To understand why students choose and remain in STEM majors, the grant team will be conducting focus groups and surveys with families, students, faculty and industry partners.
“As an access institution, Montclair State is perfectly suited to bring together aspiring students and their families with top scientists, researchers and corporate partners in a variety of important technical fields,” says Billings. “I am proud of the success our Green Teams have had over the past four years and excited by the opportunity we have to empower a new generation of scientists through meaningful hands-on experiences.”
$600K Improving Undergraduate STEM Education (IUSE) Grant
The second NSF award is a $600,000 Improving Undergraduate STEM Education (IUSE) grant titled “Developing STEM Literacy and Career Paths through Inclusive Team Internships,” that will begin September 1, 2020. The program, led by Goodey, is designed to improve STEM literacy for students who are non-STEM majors through their participation in the Green Teams. The interdisciplinary leadership team includes Tuininga and Elizabeth Emery, professor of Modern Languages and Literatures, as co-principal investigators.

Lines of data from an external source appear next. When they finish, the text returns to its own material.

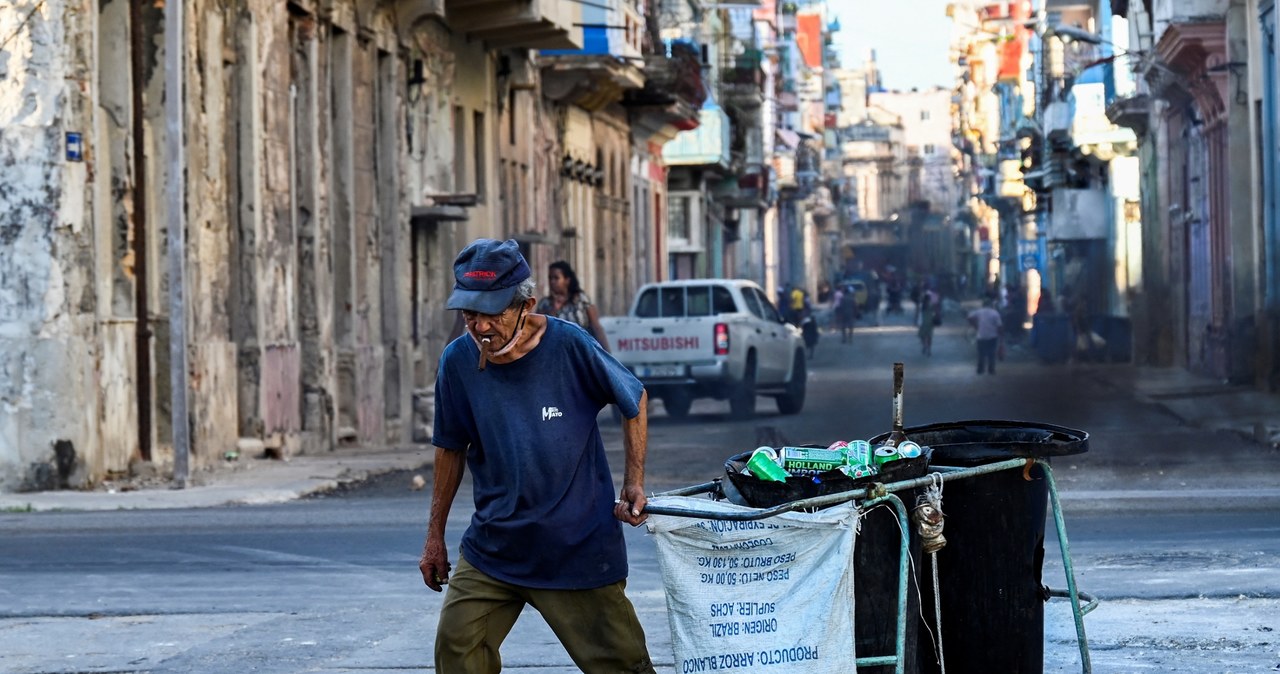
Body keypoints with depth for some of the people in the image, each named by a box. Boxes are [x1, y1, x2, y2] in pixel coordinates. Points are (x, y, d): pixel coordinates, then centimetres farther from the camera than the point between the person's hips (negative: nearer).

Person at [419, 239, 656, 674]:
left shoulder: (568, 346, -14)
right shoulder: (458, 360, -6)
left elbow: (635, 401, 3)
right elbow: (451, 449, 9)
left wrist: (634, 483, -3)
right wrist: (435, 535, 13)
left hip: (580, 545, -3)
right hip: (493, 543, 3)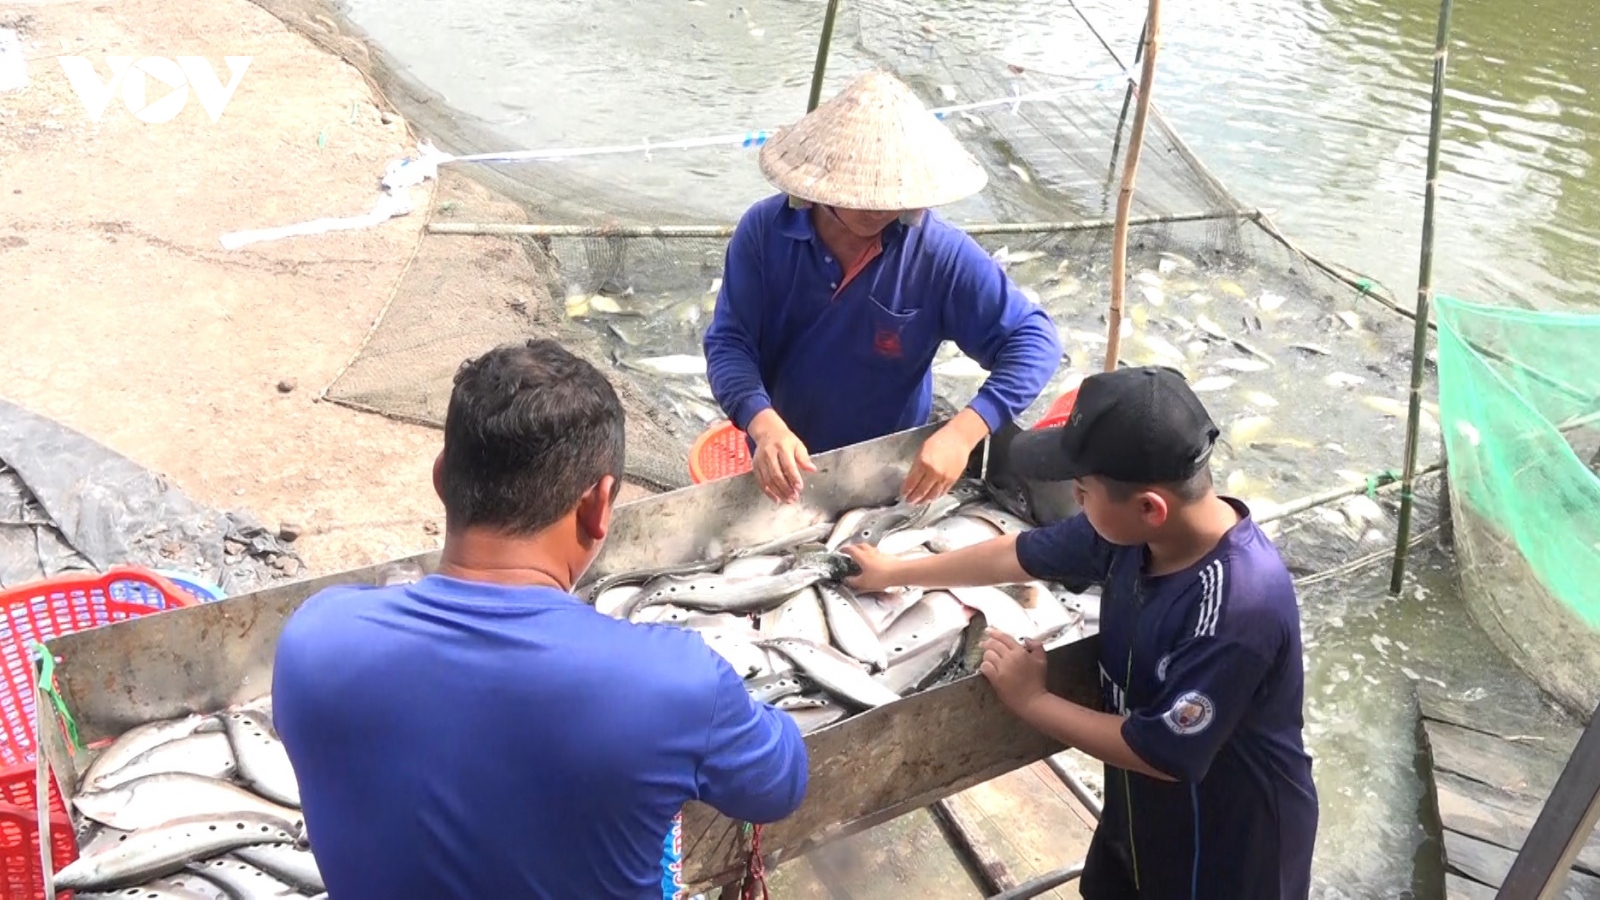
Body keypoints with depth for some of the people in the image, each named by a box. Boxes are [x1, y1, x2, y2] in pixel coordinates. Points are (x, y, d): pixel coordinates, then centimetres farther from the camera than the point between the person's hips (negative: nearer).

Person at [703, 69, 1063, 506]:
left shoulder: (940, 254, -20)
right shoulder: (763, 230, -15)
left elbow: (1033, 339, -21)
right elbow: (728, 342, -17)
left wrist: (965, 431, -36)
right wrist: (764, 425, -38)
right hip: (784, 466, 1)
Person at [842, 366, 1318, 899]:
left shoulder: (1239, 607, -38)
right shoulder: (1136, 529, -16)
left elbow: (1162, 754, -30)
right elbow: (1022, 555, -1)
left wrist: (1029, 700, -20)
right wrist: (896, 573, 11)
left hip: (1229, 843, -6)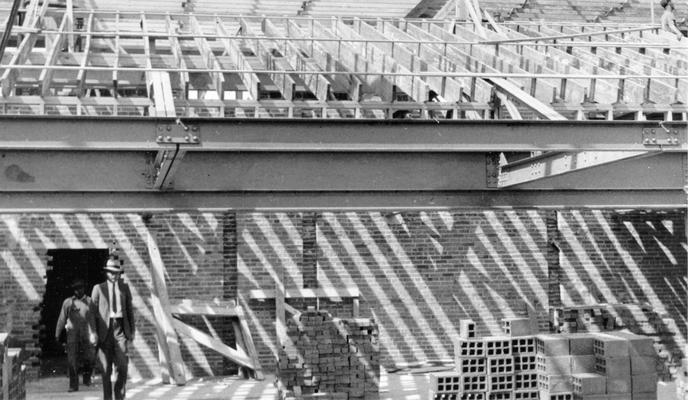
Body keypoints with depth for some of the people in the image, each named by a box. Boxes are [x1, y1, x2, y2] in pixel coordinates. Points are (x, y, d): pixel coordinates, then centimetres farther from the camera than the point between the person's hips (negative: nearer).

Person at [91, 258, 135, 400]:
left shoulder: (124, 287, 13)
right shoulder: (98, 288, 7)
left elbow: (130, 310, 15)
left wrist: (132, 330, 9)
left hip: (121, 328, 1)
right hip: (105, 329, -1)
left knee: (122, 364, -7)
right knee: (105, 367, 1)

“What I love most about the grant is the way it highlights the importance of transdisciplinary collaboration in solving real-world problems,” says Emery. “Each Green Team is composed of students from different backgrounds who bring an array of skills and perspectives to solving sustainability challenges.”
“Because the structural model of higher education obliges students to declare a ‘major,’ we tend to forget that most students come to college with a whole range of interests and experiences that they continue to pursue in parallel with their major field,” adds Emery. “Sustainability is one of those activities. Many of the students involved in community-based sustainability initiatives are not necessarily STEM majors.They may be art, language, public health or anthropology majors and don’t necessarily see that a passionate interest in sustainability might lead to a career in the sciences or in industry.”
“When team members from different majors and backgrounds work together on challenging problems, they come up with creative and novel solutions to sustainability problems. Chemistry majors learn from English majors about how to work as a team, analyze texts and communicate clearly, and English majors learn from the chemists about energy, experimental design, data collection and data analysis,” adds Goodey. “The Green Team model provides students from all majors with insights into how they can effectively apply their skills, interests and major-specific knowledge in STEM workplaces and organizations.”
Tying it all together
Together the two grants tell a holistic story, says Goldfarb. “They see the student as a whole, not just to teach them science but to look at the student in a comprehensive way and give them and their families the support to succeed.”
In addition, the grants bring together the University’s designations as a R2 Doctoral University – High Research Activity and as a Hispanic-Serving Institution. “This is tying everything together,” says Goldfarb.
“It’s more important than ever to help support those students who are most vulnerable, those who most struggle already to make their way through the STEM academic coursework into STEM careers,” says Vice Provost for Research and Dean of The Graduate School Scott Herness. “These are the students who leave STEM in high numbers already, and the current situation is likely going to increase the pressure on these students to leave.”
Adds Tuininga, “We hope that the hands-on learning experiences and internships offered in partnership with corporations, municipalities and other organizations will help these students to move toward completion of their STEM degrees and into STEM careers.”
Story by Staff Writer Mary Barr Mann.